Он, ошеломленный, уставился на любимую доченьку, понюхал отвороты пиджака, засмеялся и совсем тихо сказал:

- Глупышка ты, доченька! Невообразимая глупышка! Ну, ничего не поделаешь. Через час я вернусь. А у мамы болит голова,- упрямо повторил он и вышел.

Некоторое время мы с Кати зевали по сторонам, она окончательно утешилась и вновь принялась искать косынку в горошек.

Потом послышалась серия хлопаний дверями, три оглушительных удара последовали один за другим.

- Мама тоже ушла,- с тревогой сказала Кати.

- А ты знаешь, из-за чего они ссорятся? - спросил я.

- Сегодня из-за меня и из-за новых туфель.

- Как бы не так. Туфли - не главное.

- А что же главное?

- Всегда найдутся какие-нибудь туфли.

- Туфли?

- Где тебе понять, гусыня! Новые туфли бывают один раз, а ссорятся они постоянно...

- Как ты смеешь осуждать родителей! - гнусаво протянула Кати.- Лучше бы постарался отвыкнуть от хамства.

- Ты права,- сказал я, сердито вздохнув.- И я не безгрешен. Но что поделаешь, когда наш семейный коллектив не на уровне.

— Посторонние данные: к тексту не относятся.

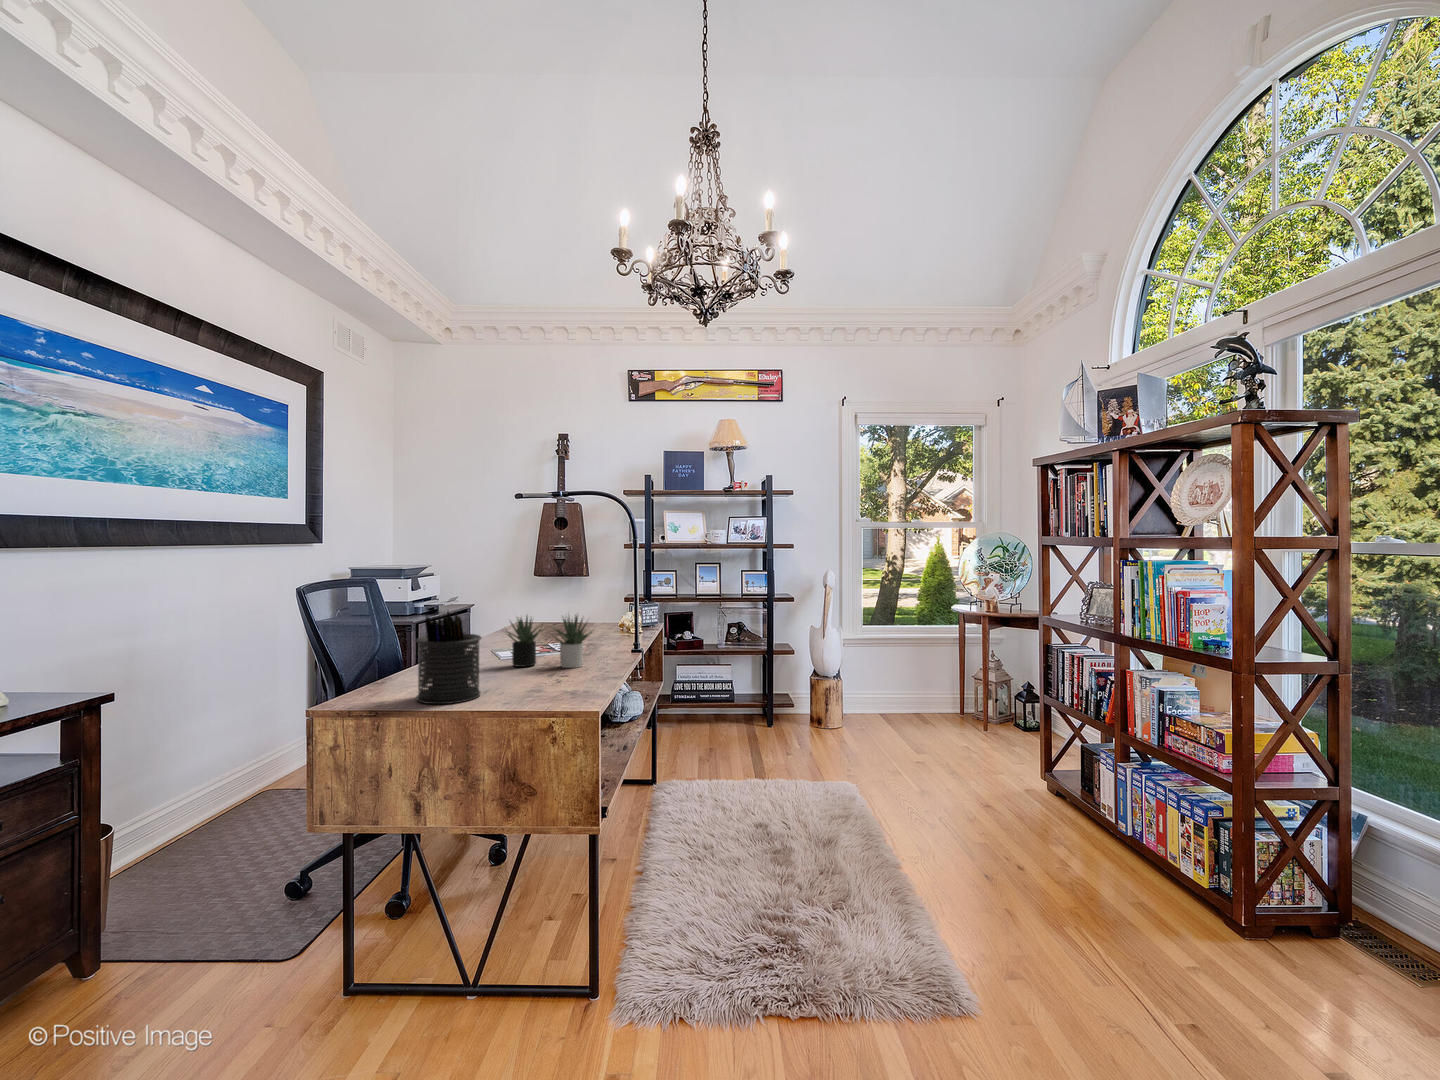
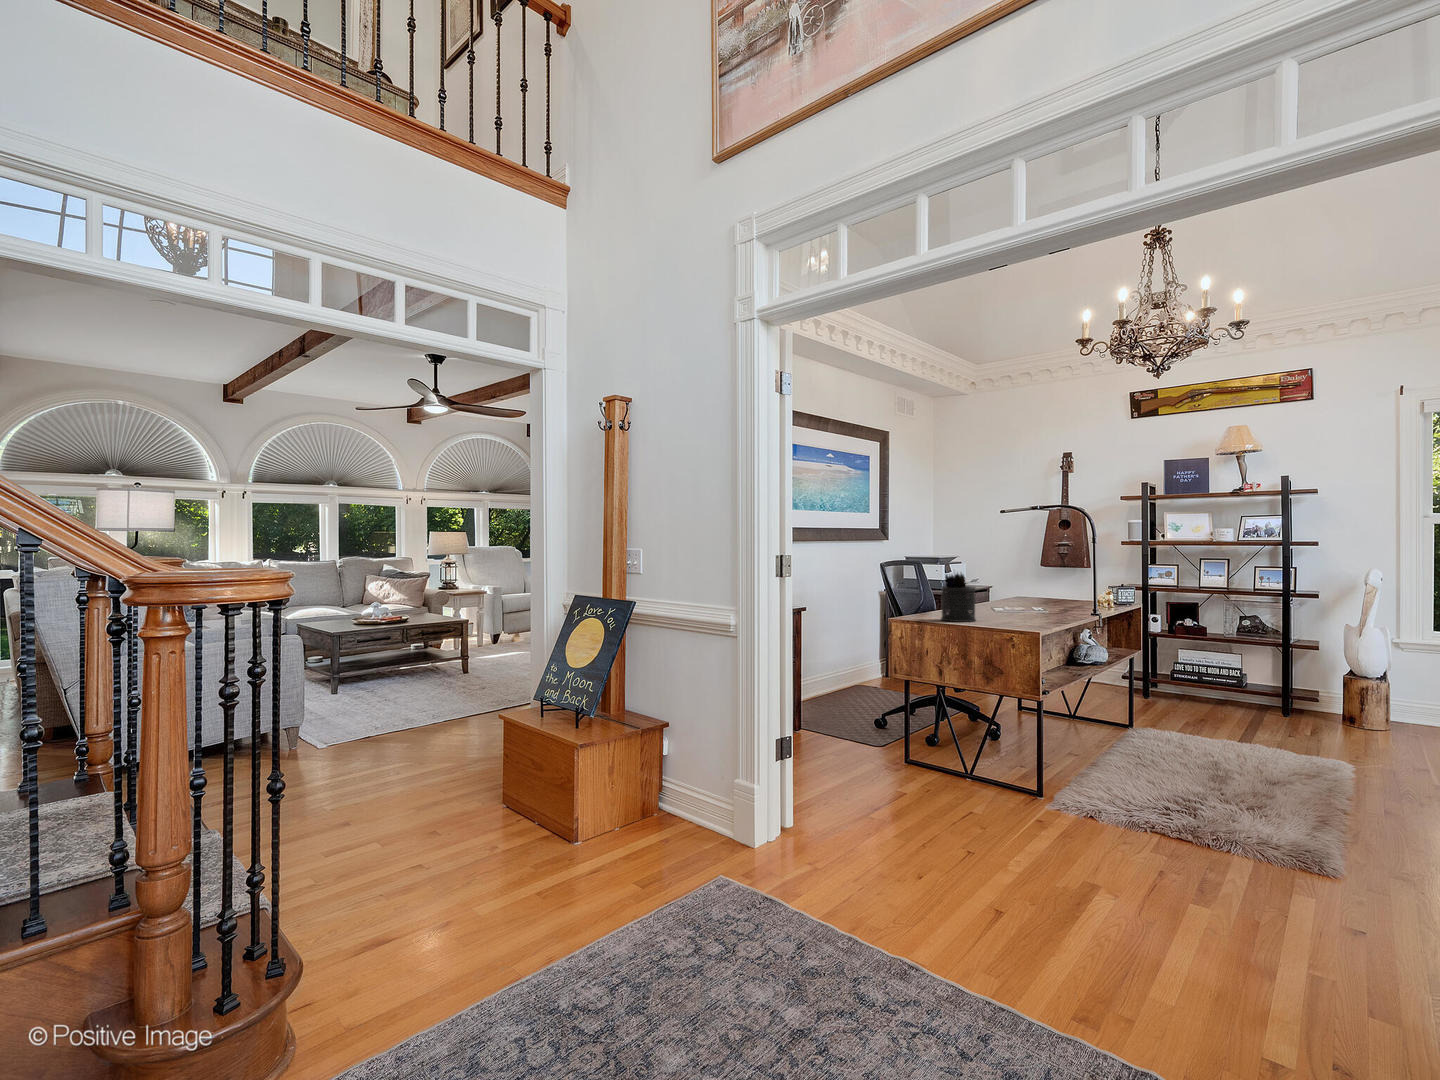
succulent plant: present [506,615,592,668] -> none [994,579,1059,617]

- Что такое? Ох, какой умник-разумник выискался! Все на свете ты знаешь!

- Ладно, молчи! - сказал я.

- Что? Вот увидишь...

- Заткнись, тебе говорят!

Больше она не посмела перечить и вышла, сильно хлопнув дверью. Эта дура думает, что так и надо.

Я снова принялся за господина Геринца. Забава удивительно нудная. Но тут резко задребезжал звонок, с ржаньем и топаньем ввалились девчонки и подняли шум, как табун лошадей.

- О-о-о, ты одна? - хриплым голосом эстрадной певицы, ломаясь, спросила Жужа Гал. Эта девчонка, длиннющая, как лестница, усвоила манеру хлопать на меня свысока своими глазищами.

Мацо Шипош, черная вертлявая кошечка, прямо от двери замяукала про ужасное нахальство какого-то типа; я так и не понял, в чем состояло его нахальство, потому что Жужа, перебивая Мацо, затарахтела о чьих-то классных усах. Но Мацо не сдалась и продолжала мяукать - слушать собственный голос для нее величайшее удовольствие.

- Я ему говорю: вы похожи на свою прическу...

Тут Жужа запела на мотив прошлогоднего шлягера: «Бедный, бедный, бедный идиотик, бедненький дегенерат...».

Все остальное потонуло в визге и хохоте. Сестрица взвизгивала громче всех.

Надо прорваться во что бы то ни стало, не то с ними просто сойдешь с ума. Я взял берет и вышел в проходную комнату. Мацо корчилась от смеха, Жужа распевала во все горло и, как коза, скакала вокруг стола. Под носом у нее торчали кривые усы. Меня она не замечала.

- Привет! Что здесь такое? Цирк?

- Ах, ах, Кати! Ты сказала, что никого нет! Ах! - И Жужа сорвала усы.

- Без паники! - сказал я.-Продолжайте свой концерт. Я сматываюсь.

Мацо смотрела на меня, как удав на кролика, потом изогнулась и запустила руки в волосы.

- Не уходи! Останься с нами! Мы репетируем! О, Андриш, Андриш! - Она шла на меня, стреляя глазами, и зрачки у нее блестели, будто их только что смазали маслом.

- Не выйдет! Визжите без меня на здоровье! - сказал я, отступая к двери.